Help Keep Medicaid Benefits For Our Kids

Posted By First Step

Date: July 25th, 2011

Congress vs. Medicaid: Make Your Case

From a Parent

Tell Congress How Medicaid Values People

Take Action!

The MVP 20,000 Challenge: ANCOR Members to Send 20,000 Contacts to Capitol Hill by December 23
 
The Joint Select Committee on Deficit Reduction (a.k.a. the “Super Committee”) has been charged with cutting $1.2 to $1.5 trillion from the deficit over 10 years and must propose specific federal spending cuts by November 23. Entitlements, especially Medicaid, and other disability discretionary spending are marked with targets for the Super Committee to slash. (about the committee) Following the November 23 proposal, Congress must take a vote by December 23 on whether to implement the Super Committee’s recommendations.

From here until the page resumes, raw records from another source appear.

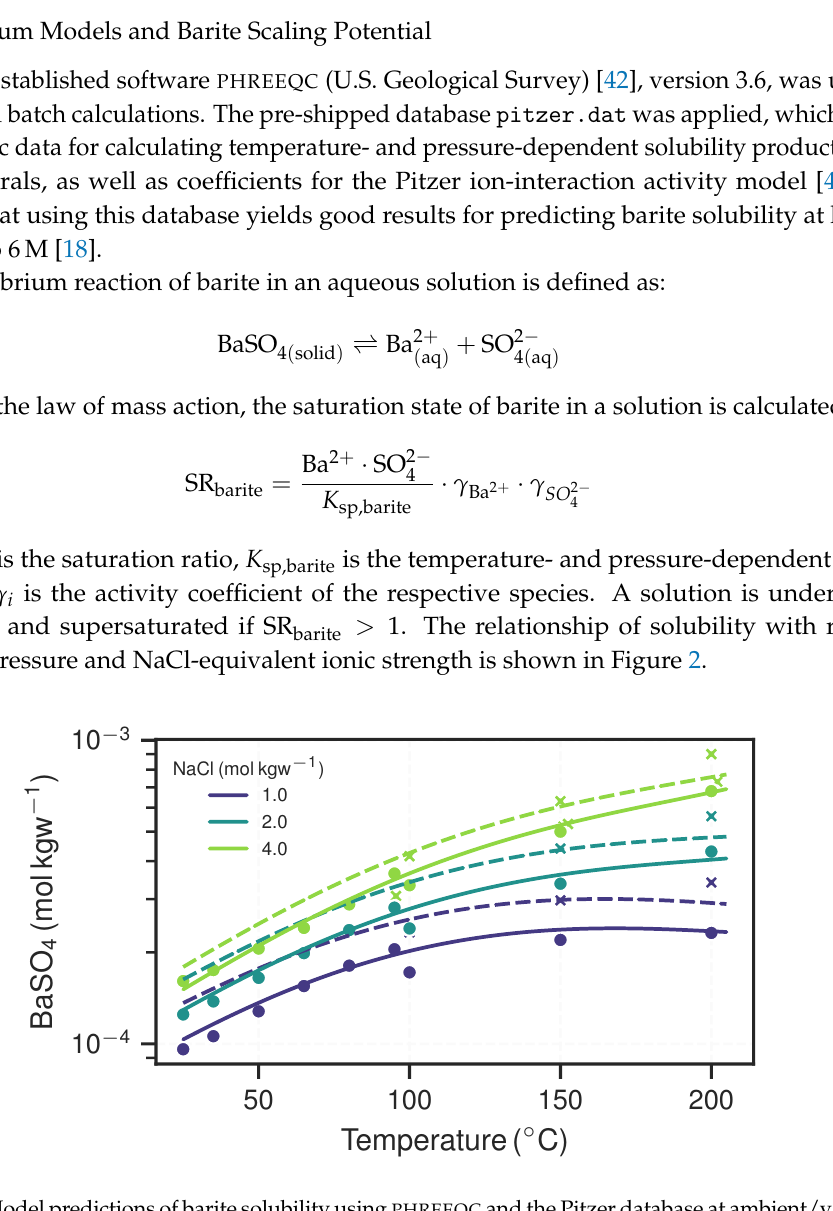
Figure 2. Model predictions of barite solubility using PHREEQC and the Pitzer database at ambient/vapour pressure (solid lines) and 50MPa (dashed lines) for various temperatures and NaCl-contents. The markers represent experimental values from Blount [16] (circles) and Templeton [17]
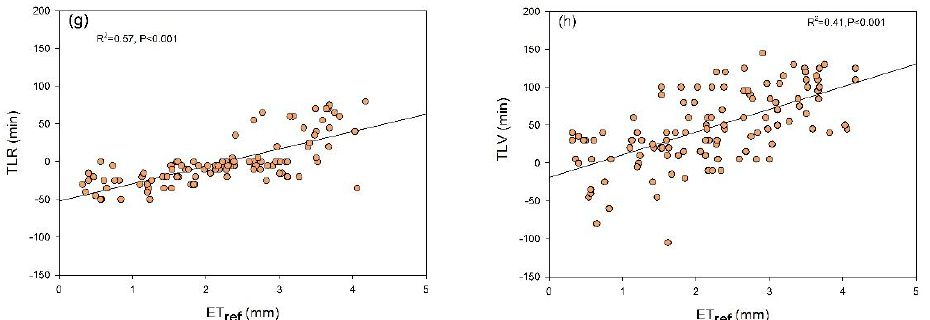
Figure 6. TLR (time lag between sap flux density and solar radiation) and TLV (time lag between sap flux density and vapor pressure deficit) responses to different environmental factors, namely, solar radiation (R s ), vapor pressure deficit (VPD), relative extractable water (REW) and reference crop evapotranspiration (ET ref ): ( a ) Linear regression between VPD-normalized TLR and R s ; ( b ) linear regression between VPD-normalized TLV and R s ; ( c ) linear regression between Rs-normalized TLR and VPD ; ( d ) linear regression between Rs-normalized TLV and VPD; ( e ) relationship between TLR and REW; ( f ) relationship between TLV and REW; ( g ) linear regression between TLR and ET ref ; ( h ) linear regression between TLV and ET ref . To eliminate confounding effects in VPD and Rs, we normalized the time lag by meteorological factors in the relationships between time lag and these two parameters. Positive time lag values represent J s (sap flux density) peaks preceding peaks in meteorological drivers; negative time lag values represent J s peaks lagging behind peaks in meteorological drivers. R 2 refers to the determination coefficient. Table 2. Regressions between time lag (TLR refers to the time lag between solar radiation and sap flux density; TLV refers to the time lag between vapor pressure deficit and sap flux density) and ET ref (reference crop evapotranspiration) and REW (relative extractable water) in different REW categories: REW < 0.38 and REW > 0.38. R 2 refers to the determination coefficient.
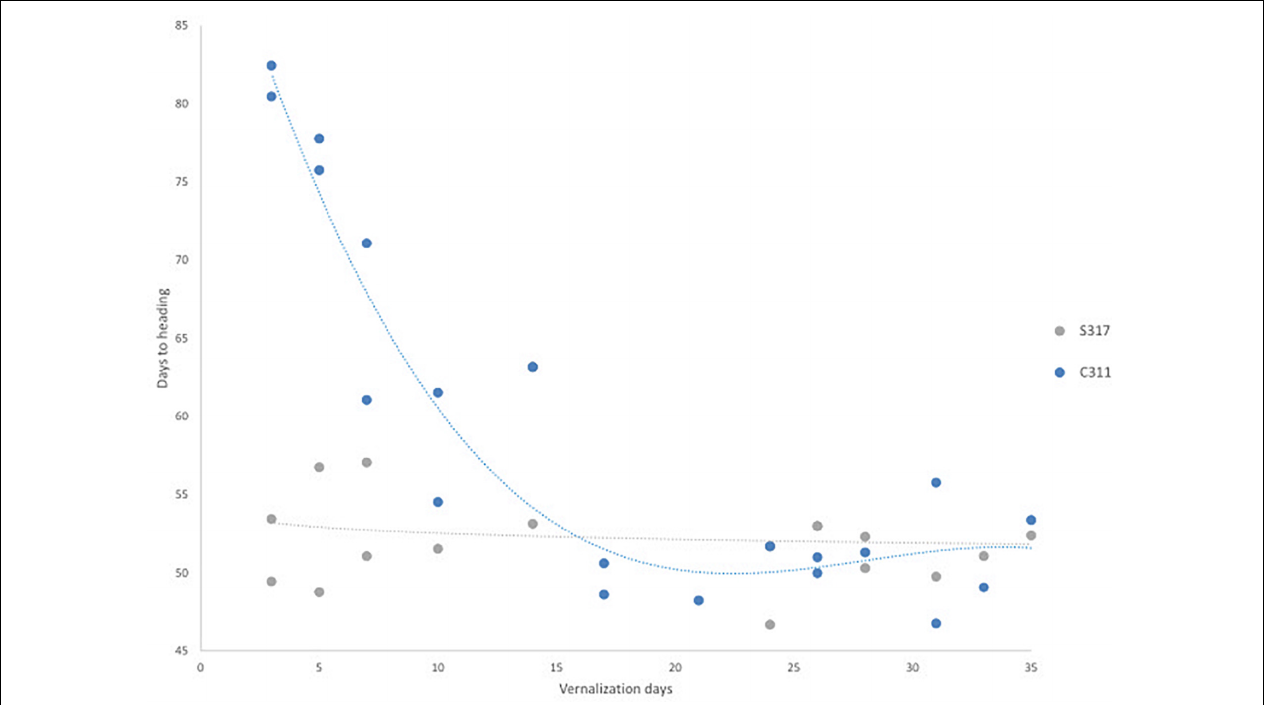
FIGURE 2 | The effect of vernalization on flowering time for S317 and C311. Germinated seeds were exposed to increasing longer durations of a vernalization (4 ◦ C) treatment. In C311, there is a steep decrease in the time to flowering as the length of vernalization increases and the relationship between duration of vernalization and days to heading was significant. This slope levels out at approximately 17 days and does not decrease the time to flowering after further exposure to vernalization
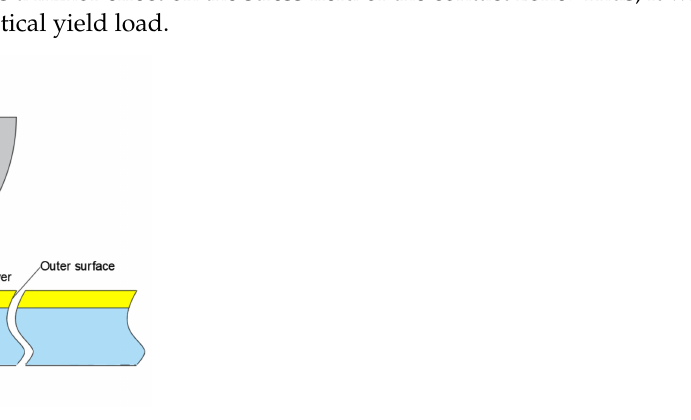
Figure A1. Separation of the computational model from external material.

To win this battle, we must show that Medicaid is not just a number on a ledger to be slashed, but is an essential part of the lives of people in every community across America. We must challenge our elected leaders to respond not to the “prize” of billions cut from a budget, but to the human stories we know all too well. This is the time for each of us to reach out to our networks—providers, individuals with disabilities, Direct Support Professionals, families, donors and other allies—and enlist their support in making the case that Medicaid Values People (MVP).

How? Personalize a letter to your member of Congress. ANCOR is challenging its members, Direct Support Professionals, and individuals with disabilities and their families to send 20,000 messages to Congress by December 23. This is your first opportunity to makes steps toward that goal.

Use the letter below to talk about Medicaid. Personalize and be specific! Members of Congress have asked that ANCOR members talk about what cuts would mean to individuals with disabilities access to services and the job loss that would befall your community.

Send the message that Medicaid is a lifeline for millions of individuals with disabilities, and cuts would result in less jobs and spending right in your state and Congressional district. Make sure the country knows how close to home Medicaid is.

Our Message

Medicaid funds make possible vital, life-transforming supports and services to people with disabilities. Cutting these funds will have devastating effects on individuals with disabilities, their families and their local economies.

Olivia Pilgrim will graduate First Step’s Preschool program and enter public kindergarten in the fall of this year. She is active and happy and is anxious to start school. However, the first five years of her life have been a real challenge.

Olivia was born with a heart defect and had her first open-heart surgery when she was one week old. She was also born with DiGeorge Syndrome, a rare congenital disease that affects an infant’s immune system. She has no thyroid or parathyroid glands. In addition, she has scoliosis.

At 18 months, Olivia was still not walking. We took an aggressive approach to her treatment and upon our pediatrician’s referral placed her in the First Step program. In addition to being a part of First Step’s Preschool program, Olivia has received physical therapy, occupational therapy, and speech therapy at First Step. Olivia underwent her second open-heart surgery at three years of age and because of the scoliosis has to have a surgical procedure on her back every six months.

Olivia was a full-term baby and weighed 7lbs-11 oz. at birth. We did not expect any problems, and it was a shock when, just after birth, she had to be put on oxygen. Within hours she was med-flighted to Arkansas Children’s Hospital. We didn’t know what to do.

Medicaid has seen us through the last five years. We don’t know what we would have done without it. Today, Olivia still has some delays, but she is so much farther along than we ever thought she would be. Please contact our President, Senators, and Representatives and ask them not to make cuts in the Medicaid program. There are other children out there just like Olivia, and I hate to think where they would be without the help of Medicaid.